■ REQUEST 1: Can you sum up the temperature commentary below in two sentences?
■ REQUEST 2: Could you extract the passage of the temperature commentary between "To those crying" and "of its norm.", inclusive, without changing a word?

■ PAGE TEXT:
Here’s a striking nugget: a 0.33°C shift over 30 years is so subtle it’s barely perceptible to the average person, drowned out by the natural ebb and flow of weather. So, despite the breathless coverage of scorching heat in Europe and the US, the global reality is far less dramatic – most of the planet’s population is experiencing typical or cooler conditions.
And here is a dirty little secret: Without the hot spots, the global temperature between the Arctic and Antarctic Circles would likely be at or very close to the 30-year average, approximately 0°C above the baseline.
To those crying ‘cherry-picking’, consider this: the focus on regional heatwaves is itself a selective lens, skewing perceptions of global trends. While hot spots nudge the average up, the broader truth is that most of Earth’s inhabitants are far from sweltering. Mainstream media rarely zooms out to show this, fixating instead on, say, the orgy of tropical cyclones off Mexico while ignoring that the rest of the Northern Hemisphere’s storm activity is limping at under 10 per cent of its norm.
So, here’s the deal: if you’re in a hot zone, take it easy. If you’re not – where most people live – carry on. Isn’t it refreshing when AI cuts through the noise with cold, hard perspective?
And above all, enjoy the weather: its the only weather you got.

■ DATA SHOWN:
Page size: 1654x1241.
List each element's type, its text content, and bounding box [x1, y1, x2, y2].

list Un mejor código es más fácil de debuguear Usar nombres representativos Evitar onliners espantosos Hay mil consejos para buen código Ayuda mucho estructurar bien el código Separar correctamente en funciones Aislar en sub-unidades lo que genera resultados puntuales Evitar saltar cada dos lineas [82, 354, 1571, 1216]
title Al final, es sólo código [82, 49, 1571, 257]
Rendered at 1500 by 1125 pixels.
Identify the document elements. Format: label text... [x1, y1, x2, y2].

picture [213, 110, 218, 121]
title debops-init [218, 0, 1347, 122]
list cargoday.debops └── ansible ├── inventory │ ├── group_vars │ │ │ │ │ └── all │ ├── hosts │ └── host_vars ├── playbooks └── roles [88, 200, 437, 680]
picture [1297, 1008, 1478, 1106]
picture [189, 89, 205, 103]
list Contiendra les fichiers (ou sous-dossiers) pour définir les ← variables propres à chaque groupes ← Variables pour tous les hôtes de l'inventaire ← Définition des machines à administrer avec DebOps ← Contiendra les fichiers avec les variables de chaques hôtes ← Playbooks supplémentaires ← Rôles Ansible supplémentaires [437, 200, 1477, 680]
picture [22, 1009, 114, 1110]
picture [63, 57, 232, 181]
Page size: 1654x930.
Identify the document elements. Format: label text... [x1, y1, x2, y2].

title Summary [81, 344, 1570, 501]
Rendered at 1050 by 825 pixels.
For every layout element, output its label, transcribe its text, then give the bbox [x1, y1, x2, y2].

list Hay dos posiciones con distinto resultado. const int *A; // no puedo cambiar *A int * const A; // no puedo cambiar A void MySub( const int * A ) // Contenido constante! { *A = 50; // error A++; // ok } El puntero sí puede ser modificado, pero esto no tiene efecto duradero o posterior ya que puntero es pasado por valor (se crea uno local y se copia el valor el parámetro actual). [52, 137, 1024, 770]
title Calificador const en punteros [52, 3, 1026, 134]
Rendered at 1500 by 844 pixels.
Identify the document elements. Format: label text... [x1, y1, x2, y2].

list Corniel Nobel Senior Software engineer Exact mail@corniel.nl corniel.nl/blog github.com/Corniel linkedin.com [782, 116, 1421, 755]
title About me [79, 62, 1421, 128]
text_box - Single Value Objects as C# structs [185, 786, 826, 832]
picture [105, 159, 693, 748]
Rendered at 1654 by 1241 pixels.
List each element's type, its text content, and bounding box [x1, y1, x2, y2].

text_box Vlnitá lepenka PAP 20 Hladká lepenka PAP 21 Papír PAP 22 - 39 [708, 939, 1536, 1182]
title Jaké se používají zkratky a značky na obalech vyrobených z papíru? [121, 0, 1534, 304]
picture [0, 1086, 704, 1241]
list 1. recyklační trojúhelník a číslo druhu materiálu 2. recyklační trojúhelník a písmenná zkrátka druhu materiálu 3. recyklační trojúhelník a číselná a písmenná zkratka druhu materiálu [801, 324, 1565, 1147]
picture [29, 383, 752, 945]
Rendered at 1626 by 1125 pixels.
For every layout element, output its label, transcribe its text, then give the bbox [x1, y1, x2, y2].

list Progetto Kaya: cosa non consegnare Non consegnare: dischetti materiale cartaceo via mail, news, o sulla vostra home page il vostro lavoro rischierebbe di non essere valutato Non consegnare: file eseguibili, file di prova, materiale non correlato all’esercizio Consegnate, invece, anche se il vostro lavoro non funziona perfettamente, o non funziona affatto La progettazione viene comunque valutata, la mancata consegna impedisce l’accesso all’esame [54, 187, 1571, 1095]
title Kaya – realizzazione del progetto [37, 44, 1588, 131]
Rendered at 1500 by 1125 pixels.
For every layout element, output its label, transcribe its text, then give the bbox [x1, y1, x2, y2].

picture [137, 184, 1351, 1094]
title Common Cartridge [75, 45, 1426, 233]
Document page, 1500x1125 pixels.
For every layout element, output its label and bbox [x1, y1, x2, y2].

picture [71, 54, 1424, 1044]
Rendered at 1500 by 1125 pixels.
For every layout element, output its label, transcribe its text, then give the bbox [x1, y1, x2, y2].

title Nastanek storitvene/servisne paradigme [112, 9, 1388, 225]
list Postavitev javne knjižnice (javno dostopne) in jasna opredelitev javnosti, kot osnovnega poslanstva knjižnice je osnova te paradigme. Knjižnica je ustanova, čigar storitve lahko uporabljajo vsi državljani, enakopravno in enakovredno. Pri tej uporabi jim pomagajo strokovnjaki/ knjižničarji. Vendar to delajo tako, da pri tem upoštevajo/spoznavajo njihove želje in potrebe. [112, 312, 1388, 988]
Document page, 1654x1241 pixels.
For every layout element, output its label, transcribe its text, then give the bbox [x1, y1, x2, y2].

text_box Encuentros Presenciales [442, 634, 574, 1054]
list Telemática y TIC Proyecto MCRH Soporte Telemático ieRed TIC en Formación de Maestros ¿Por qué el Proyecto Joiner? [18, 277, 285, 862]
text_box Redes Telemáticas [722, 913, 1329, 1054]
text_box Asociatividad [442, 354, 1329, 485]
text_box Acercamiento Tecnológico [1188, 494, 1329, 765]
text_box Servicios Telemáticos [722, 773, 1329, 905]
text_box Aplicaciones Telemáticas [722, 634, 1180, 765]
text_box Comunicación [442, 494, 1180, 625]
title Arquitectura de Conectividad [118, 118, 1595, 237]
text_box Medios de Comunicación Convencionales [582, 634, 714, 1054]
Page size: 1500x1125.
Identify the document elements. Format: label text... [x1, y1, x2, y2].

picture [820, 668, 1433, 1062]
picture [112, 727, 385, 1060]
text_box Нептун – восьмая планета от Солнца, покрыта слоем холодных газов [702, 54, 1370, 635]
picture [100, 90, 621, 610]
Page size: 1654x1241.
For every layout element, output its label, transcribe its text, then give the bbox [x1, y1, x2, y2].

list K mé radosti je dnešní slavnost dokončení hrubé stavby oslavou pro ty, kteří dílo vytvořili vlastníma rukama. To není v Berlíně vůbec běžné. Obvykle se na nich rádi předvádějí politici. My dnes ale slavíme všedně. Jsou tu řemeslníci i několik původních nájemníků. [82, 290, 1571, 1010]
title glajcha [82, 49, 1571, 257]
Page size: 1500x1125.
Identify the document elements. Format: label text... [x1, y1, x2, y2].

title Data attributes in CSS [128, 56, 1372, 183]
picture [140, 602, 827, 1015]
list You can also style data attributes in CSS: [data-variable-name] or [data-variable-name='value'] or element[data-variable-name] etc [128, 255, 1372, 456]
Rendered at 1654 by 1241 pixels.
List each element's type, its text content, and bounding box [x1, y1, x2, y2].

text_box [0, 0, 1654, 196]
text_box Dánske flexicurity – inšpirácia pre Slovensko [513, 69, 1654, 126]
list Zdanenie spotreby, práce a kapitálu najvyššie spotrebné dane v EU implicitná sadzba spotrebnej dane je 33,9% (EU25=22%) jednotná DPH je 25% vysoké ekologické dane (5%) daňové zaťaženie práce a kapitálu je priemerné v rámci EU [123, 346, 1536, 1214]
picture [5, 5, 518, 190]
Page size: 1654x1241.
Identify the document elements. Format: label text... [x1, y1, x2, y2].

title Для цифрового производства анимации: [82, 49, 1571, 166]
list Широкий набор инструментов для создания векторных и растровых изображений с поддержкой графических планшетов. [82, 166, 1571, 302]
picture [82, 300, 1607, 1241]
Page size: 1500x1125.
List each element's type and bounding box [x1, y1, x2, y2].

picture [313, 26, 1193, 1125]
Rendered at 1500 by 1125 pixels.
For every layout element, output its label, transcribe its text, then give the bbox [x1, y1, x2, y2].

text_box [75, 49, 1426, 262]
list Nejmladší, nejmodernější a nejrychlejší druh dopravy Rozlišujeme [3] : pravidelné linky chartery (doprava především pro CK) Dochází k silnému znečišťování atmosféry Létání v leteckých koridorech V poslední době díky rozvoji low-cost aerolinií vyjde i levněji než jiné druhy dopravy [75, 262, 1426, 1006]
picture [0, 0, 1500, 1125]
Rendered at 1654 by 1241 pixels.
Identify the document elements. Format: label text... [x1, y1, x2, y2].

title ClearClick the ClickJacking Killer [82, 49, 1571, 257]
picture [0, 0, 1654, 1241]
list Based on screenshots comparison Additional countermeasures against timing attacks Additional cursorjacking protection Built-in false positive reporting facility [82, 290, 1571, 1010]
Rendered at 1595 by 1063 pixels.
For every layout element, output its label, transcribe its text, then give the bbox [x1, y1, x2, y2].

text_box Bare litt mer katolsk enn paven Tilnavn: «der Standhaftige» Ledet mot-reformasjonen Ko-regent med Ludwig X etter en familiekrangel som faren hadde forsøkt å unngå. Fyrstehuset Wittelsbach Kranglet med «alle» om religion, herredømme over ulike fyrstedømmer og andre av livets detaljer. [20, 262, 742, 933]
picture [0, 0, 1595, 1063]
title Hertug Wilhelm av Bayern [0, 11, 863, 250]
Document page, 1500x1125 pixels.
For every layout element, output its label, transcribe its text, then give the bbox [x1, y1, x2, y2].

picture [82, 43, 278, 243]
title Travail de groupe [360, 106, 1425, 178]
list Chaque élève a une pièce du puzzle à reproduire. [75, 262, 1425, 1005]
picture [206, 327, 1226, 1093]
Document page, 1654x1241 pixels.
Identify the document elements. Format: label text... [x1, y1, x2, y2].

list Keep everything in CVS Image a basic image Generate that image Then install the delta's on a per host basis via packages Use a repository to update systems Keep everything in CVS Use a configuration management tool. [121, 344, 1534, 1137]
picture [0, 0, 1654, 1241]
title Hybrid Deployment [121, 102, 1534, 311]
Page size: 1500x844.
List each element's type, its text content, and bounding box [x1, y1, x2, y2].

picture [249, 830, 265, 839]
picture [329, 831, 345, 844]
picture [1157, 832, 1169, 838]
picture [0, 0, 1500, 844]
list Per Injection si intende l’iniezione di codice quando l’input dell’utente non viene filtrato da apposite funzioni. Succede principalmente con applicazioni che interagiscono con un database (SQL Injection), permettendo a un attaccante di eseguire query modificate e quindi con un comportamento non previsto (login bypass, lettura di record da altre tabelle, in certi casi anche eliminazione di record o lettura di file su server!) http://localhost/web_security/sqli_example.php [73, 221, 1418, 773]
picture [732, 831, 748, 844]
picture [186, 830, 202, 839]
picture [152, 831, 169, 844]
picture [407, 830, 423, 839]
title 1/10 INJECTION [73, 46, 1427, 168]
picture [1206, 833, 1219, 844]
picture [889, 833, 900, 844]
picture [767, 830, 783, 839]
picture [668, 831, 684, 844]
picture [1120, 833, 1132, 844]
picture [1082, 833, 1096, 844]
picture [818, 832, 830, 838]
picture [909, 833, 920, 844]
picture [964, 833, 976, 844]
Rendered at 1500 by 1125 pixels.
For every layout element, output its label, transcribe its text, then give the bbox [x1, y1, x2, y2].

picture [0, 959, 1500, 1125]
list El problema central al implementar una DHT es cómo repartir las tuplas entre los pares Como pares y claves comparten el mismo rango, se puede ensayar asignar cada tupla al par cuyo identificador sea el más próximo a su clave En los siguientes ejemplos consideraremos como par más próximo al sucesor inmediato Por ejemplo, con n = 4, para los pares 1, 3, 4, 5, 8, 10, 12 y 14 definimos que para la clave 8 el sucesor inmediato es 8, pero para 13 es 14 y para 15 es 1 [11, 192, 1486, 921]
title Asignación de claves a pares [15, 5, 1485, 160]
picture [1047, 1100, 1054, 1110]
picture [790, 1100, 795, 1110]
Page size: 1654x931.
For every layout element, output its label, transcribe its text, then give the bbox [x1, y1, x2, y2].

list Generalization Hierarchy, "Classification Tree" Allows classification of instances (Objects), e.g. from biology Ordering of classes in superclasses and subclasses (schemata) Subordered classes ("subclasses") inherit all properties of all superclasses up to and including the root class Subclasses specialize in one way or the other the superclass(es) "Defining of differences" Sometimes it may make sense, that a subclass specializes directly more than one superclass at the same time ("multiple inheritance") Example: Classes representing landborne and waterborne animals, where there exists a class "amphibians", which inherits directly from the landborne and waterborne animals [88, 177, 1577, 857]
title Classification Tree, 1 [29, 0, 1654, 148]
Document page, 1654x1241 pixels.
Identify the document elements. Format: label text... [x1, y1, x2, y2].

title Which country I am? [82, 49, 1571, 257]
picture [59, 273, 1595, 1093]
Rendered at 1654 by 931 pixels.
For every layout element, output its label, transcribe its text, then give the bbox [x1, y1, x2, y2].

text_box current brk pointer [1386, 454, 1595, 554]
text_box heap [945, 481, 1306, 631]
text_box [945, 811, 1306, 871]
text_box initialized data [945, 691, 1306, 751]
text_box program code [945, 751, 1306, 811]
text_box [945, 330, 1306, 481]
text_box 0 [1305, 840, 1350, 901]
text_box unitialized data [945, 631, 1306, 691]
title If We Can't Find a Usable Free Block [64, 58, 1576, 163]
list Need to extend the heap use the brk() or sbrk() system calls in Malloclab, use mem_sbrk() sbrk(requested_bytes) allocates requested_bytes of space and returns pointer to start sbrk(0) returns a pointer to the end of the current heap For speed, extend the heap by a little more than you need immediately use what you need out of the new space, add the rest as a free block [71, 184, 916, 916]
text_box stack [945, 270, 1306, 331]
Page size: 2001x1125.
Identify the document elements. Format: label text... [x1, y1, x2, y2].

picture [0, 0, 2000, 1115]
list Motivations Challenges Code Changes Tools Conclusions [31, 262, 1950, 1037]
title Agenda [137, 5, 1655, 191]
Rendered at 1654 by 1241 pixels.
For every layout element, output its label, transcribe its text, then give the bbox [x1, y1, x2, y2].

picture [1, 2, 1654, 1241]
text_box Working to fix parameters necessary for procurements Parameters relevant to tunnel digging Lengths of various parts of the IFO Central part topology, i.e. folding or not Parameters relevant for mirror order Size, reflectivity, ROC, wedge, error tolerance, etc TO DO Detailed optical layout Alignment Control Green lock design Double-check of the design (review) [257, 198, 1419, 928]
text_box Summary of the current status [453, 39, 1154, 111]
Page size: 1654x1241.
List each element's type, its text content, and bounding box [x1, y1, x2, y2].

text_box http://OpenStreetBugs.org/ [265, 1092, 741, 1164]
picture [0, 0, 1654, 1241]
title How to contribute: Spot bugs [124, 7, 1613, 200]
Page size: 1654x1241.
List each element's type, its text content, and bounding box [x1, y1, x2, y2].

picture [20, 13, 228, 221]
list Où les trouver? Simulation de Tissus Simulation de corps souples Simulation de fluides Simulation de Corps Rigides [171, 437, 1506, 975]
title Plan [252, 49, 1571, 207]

■ WORKED ANSWER 1: A 0.33°C shift over 30 years is described as barely perceptible to the average person, and despite coverage of scorching heat in Europe and the US, most of the planet's population is said to be experiencing typical or cooler conditions, with the global temperature likely near the 30-year average if the hot spots are left out. The piece also claims that the focus on regional heatwaves and on tropical cyclones off Mexico skews perceptions of global trends, and it advises people in hot zones to take it easy while everyone else carries on.

■ WORKED ANSWER 2:
To those crying ‘cherry-picking’, consider this: the focus on regional heatwaves is itself a selective lens, skewing perceptions of global trends. While hot spots nudge the average up, the broader truth is that most of Earth’s inhabitants are far from sweltering. Mainstream media rarely zooms out to show this, fixating instead on, say, the orgy of tropical cyclones off Mexico while ignoring that the rest of the Northern Hemisphere’s storm activity is limping at under 10 per cent of its norm.